Could you show all lines in the entries below that contain the string "none"?
═══
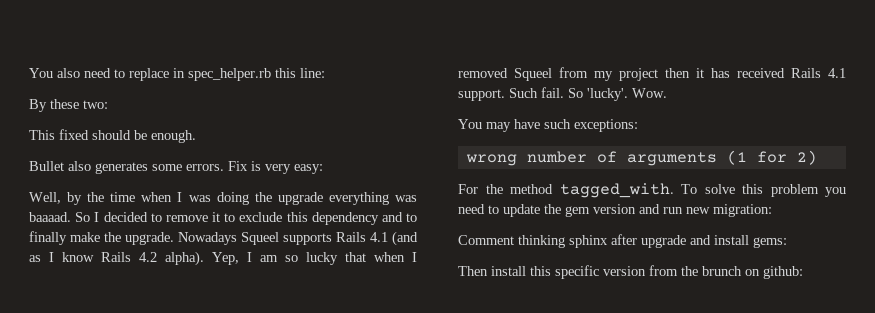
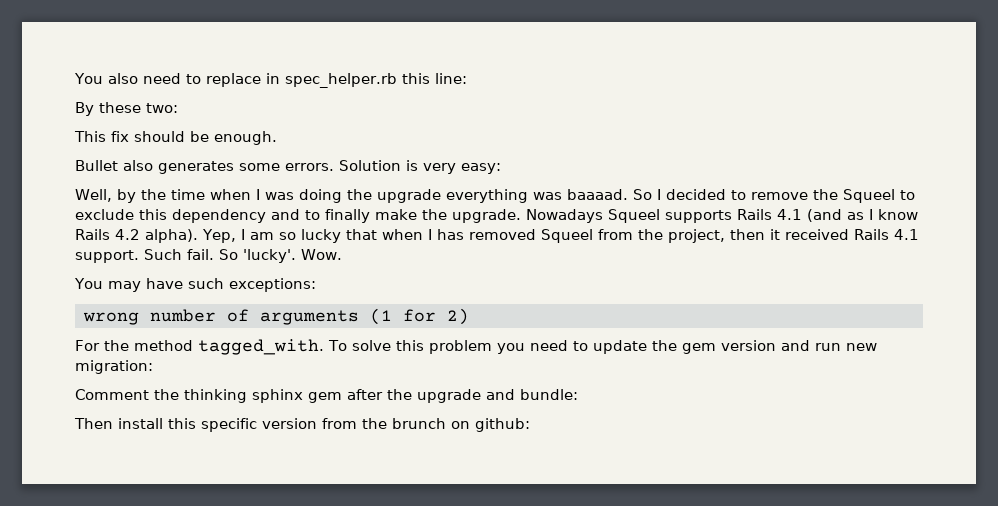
[59,129,89,140] fixed -> [111,131,129,142] fix
[228,161,248,171] Fix -> [339,160,401,171] Solution
[212,212,220,222] it -> [813,189,895,203] the Squeel
(417, 257) none -> [436,229,464,240] has
[594,68,658,81] my project -> [637,229,725,243] the project,
[711,68,730,78] has -> (780, 234) none
(514, 240) none -> [154,389,179,400] the
[611,234,787,248] after upgrade and install gems: -> [308,389,578,403] gem after the upgrade and bundle:

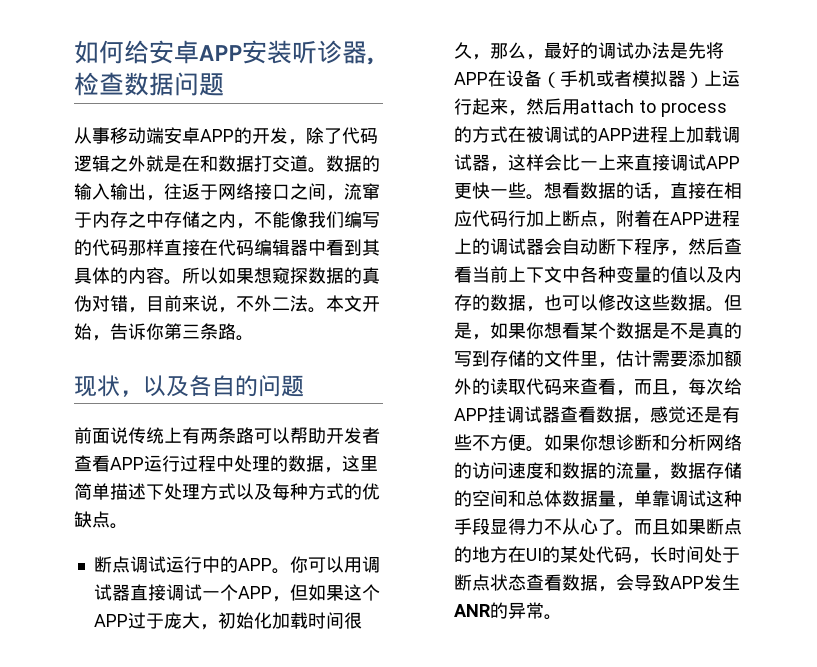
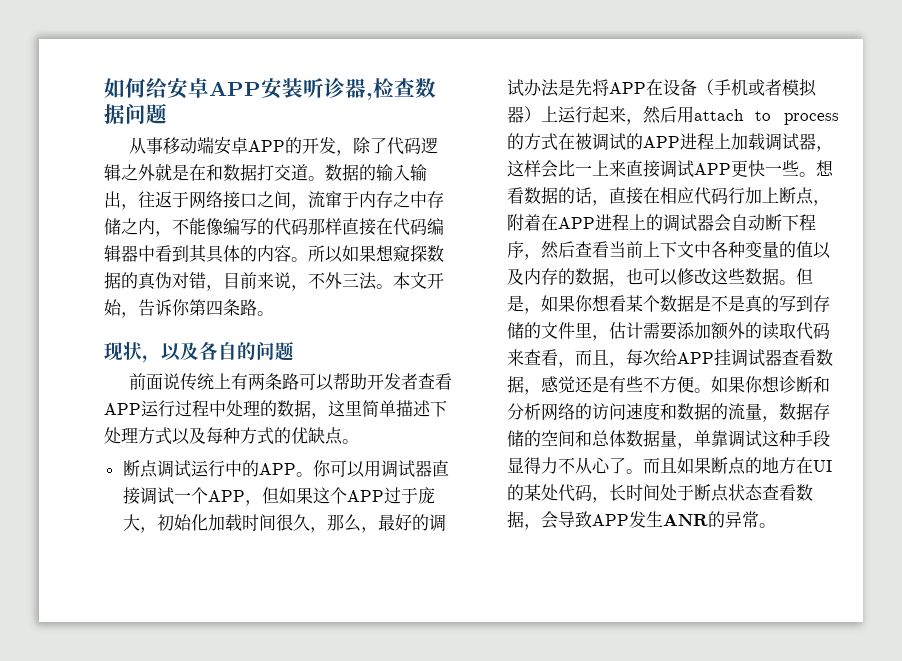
[308,211,344,228] 我们 -> (223, 227) none
[272,297,290,310] 二 -> [342,273,359,287] 三
[182,324,200,339] 三 -> [206,300,223,316] 四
═══
**WRITTEN REPLY**
(417, 257) none -> [436,229,464,240] has
[711,68,730,78] has -> (780, 234) none
(514, 240) none -> [154,389,179,400] the
[308,211,344,228] 我们 -> (223, 227) none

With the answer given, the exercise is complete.